Os entrevistados também ressaltaram o êxito brasileiro em lograr que o presidente da Argentina, Javier Milei, aderisse às propostas da cúpula, que ele havia criticado antes e durante o encontro, como promoção da igualdade de gênero e taxação das grandes fortunas.

“O encontro pré-cúpula entre Javier Milei e Donald Trump, por exemplo, levantou preocupações de que a Argentina não assinasse o documento final, o que seria um revés para uma cúpula que depende de consenso. A condução brasileira evitou esse cenário e garantiu o sucesso do evento”, disse Lemos.

Entretanto, a proposta de pautas abrangentes, como desenvolvimento sustentável e cooperação global, pode ser ignorada pelo próximo líder dos Estados Unidos, Donald Trump, alertou o pesquisador.

“Um maior desengajamento por parte dos EUA pode acelerar a fragmentação da ordem global atual, privilegiando agendas bilaterais e regionais em detrimento de fóruns globais mais amplos, como o próprio G20.”

Já Vieira ponderou que a Aliança Global contra a Fome e a Pobreza deve sobreviver, “mesmo a solavancos que virão a ser provocados por Donald Trump na política internacional”.

“Embora os três eixos apresentados pelo país — desigualdade, fome e meio ambiente — sejam pouco controversos, o maior mérito foi a capacidade de neutralizar o contraditório”, destacou Lemos.

A aprovação unânime da declaração final deve ser interpretada com cautela, acrescentou ele, devido ao histórico de cúpulas anteriores, cujos acordos multilaterais ainda enfrentam barreiras significativas, devido à divergência de interesses e limitação de recursos.

Bastidores do G20

Enquanto os documentos finais da cúpula costumam ser genéricos e vagos, os encontros bilaterais geralmente produzem resultados práticos, sinalizaram os analistas.

“A inauguração do megaporto chinês no Peru e a visita de Xi Jinping [presidente da China] a Brasília, por exemplo, ilustram o fortalecimento da presença da China na América do Sul. Outro ponto de destaque foi a liberação dos EUA para que a Ucrânia use mísseis de longo alcance contra a Rússia, evidenciando como as grandes potências aproveitam a visibilidade de encontros como o G20 para projetar mensagens geopolíticas estratégicas”, disse Lemos.

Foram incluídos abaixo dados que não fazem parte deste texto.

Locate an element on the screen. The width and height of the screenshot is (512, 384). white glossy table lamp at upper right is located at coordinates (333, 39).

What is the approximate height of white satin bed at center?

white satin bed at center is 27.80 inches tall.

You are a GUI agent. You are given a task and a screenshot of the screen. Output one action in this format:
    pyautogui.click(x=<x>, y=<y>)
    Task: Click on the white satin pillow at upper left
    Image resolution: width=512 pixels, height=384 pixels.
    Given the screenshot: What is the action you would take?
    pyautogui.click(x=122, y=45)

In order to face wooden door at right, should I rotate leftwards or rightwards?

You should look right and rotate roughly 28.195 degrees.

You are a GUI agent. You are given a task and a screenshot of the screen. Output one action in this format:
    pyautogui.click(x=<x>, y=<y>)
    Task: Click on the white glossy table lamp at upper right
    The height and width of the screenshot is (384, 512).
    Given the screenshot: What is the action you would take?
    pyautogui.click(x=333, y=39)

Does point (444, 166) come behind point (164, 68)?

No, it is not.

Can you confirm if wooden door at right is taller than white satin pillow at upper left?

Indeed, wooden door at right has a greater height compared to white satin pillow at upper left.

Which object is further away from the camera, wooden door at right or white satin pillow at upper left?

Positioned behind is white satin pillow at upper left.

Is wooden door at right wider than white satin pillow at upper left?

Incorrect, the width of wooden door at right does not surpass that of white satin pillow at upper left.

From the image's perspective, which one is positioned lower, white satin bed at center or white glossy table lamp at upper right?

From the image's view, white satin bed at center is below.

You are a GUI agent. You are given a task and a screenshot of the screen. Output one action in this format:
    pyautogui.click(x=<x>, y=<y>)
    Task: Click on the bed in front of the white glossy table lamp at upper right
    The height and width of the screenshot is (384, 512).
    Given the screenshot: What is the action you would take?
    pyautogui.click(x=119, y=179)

Entre os acordos bilaterais, Vieira destacou o memorando assinado entre Brasil e Argentina para ampliar a importação de gás natural do gasoduto de Vaca Muerta.

“Realmente, o G20 acaba servindo de oportunidade para reforçar esse relacionamento bilateral. Mas o interesse é justamente talvez por conta desse relacionamento bilateral, material, econômico, que os países-membros do grupo continuam a fazer interações entre si.”

Os pesquisadores ouvidos pela Sputnik Brasil avaliaram que é, sim, possível tornar o G20 um espaço mais multipolar, que contribua para instâncias mais democráticas e mais participativas dos atores no sistema internacional, no médio e longo prazo.

“Na falta de algo melhor”, comentou Vieira, ‘o G20 é a plataforma possível para fortalecer o multilateralismo’.

“O G20 é um multilateralismo possível, com algum grau de flexibilidade, reunindo as principais economias do mundo em uma complementação aos mecanismos que estão obsoletos, como a própria ONU, o Banco Mundial e o FMI [Fundo Monetário Internacional]”, opinou ele.

Abreu defendeu que o diálogo e a diplomacia nesses espaços são fundamentais para diminuir o acirramento de disputas entre as grandes potências, principalmente pela disputa do petróleo, no processo atual que chamou de transição hegemônica.

“Quando a gente vai observar as guerras no Oriente Médio, elas têm esse viés de disputa por influência política regional, justamente para facilitar a concessão de petróleo. E esta é a tendência nos próximos anos: que se acirre a disputa por esse recurso energético não renovável entre as grandes potências em muitas regiões do mundo.”